What this task involves:
Repeat the listing below in full and exactly, but without its pictures.

Provided material:
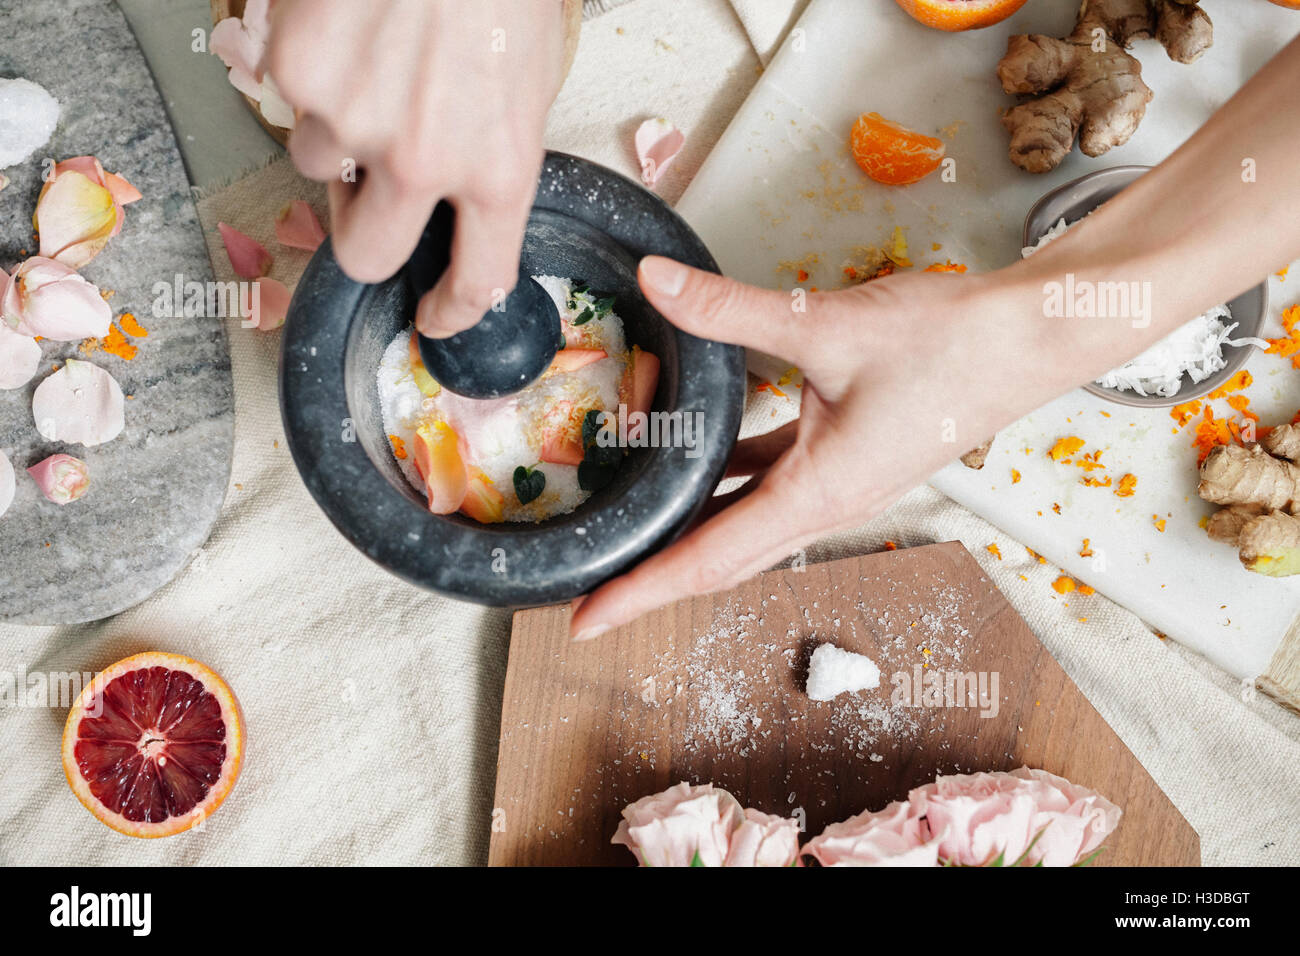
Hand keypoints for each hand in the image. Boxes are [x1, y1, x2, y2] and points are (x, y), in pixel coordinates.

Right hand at [269, 0, 573, 335]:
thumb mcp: (531, 80)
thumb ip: (493, 152)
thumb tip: (466, 194)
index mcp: (499, 168)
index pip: (479, 280)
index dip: (452, 311)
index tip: (435, 314)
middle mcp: (422, 161)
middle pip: (367, 255)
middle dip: (363, 237)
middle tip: (368, 200)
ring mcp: (350, 120)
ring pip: (316, 165)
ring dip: (336, 133)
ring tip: (370, 66)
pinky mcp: (295, 73)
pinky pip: (288, 96)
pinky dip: (310, 73)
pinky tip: (346, 31)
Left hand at [569, 258, 1042, 641]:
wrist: (1030, 338)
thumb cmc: (953, 344)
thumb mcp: (828, 326)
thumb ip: (730, 309)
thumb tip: (656, 284)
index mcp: (818, 495)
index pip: (707, 560)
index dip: (640, 591)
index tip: (585, 619)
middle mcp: (825, 506)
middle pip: (718, 561)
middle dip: (649, 577)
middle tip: (586, 586)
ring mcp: (837, 487)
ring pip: (742, 527)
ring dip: (685, 533)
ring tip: (627, 528)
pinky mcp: (846, 458)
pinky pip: (769, 484)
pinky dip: (725, 483)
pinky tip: (695, 456)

Answer to this problem:
Hand keypoints for each hand in the image. Boxes are [x1, y1, x2, y2] and points are (x, y), in pixel coordinates.

Right hand at [269, 0, 573, 335]:
thumb mcp: (531, 80)
thumb ip: (493, 152)
thumb tip: (466, 194)
index mcp: (499, 168)
index pip: (479, 280)
index dip: (452, 311)
index tip: (435, 314)
middle mcp: (422, 161)
middle pip: (367, 255)
middle dip: (363, 237)
middle tip: (368, 200)
ring mcp: (350, 120)
ring pip: (316, 165)
ring dip: (336, 133)
ring tip: (370, 66)
pinky mcp: (295, 73)
pinky pip: (288, 96)
pinky dip: (310, 73)
pinky tip: (346, 31)
Left hand at [569, 258, 1042, 641]:
wrist: (1030, 338)
thumb cmc: (953, 344)
thumb mcp: (828, 326)
thumb ip: (730, 309)
thumb tip: (656, 284)
index mcp: (818, 495)
index pip: (707, 560)
index dip: (640, 591)
index tip: (585, 619)
middle mcp: (825, 506)
middle pip: (718, 561)
middle dip: (649, 577)
middle tip: (586, 586)
ring mcp: (837, 487)
ring pip: (742, 527)
ring dip: (685, 533)
ring tip: (627, 528)
pinky mcp: (846, 458)
pinky pip: (769, 484)
pinky dip: (725, 483)
pinky tip: (695, 456)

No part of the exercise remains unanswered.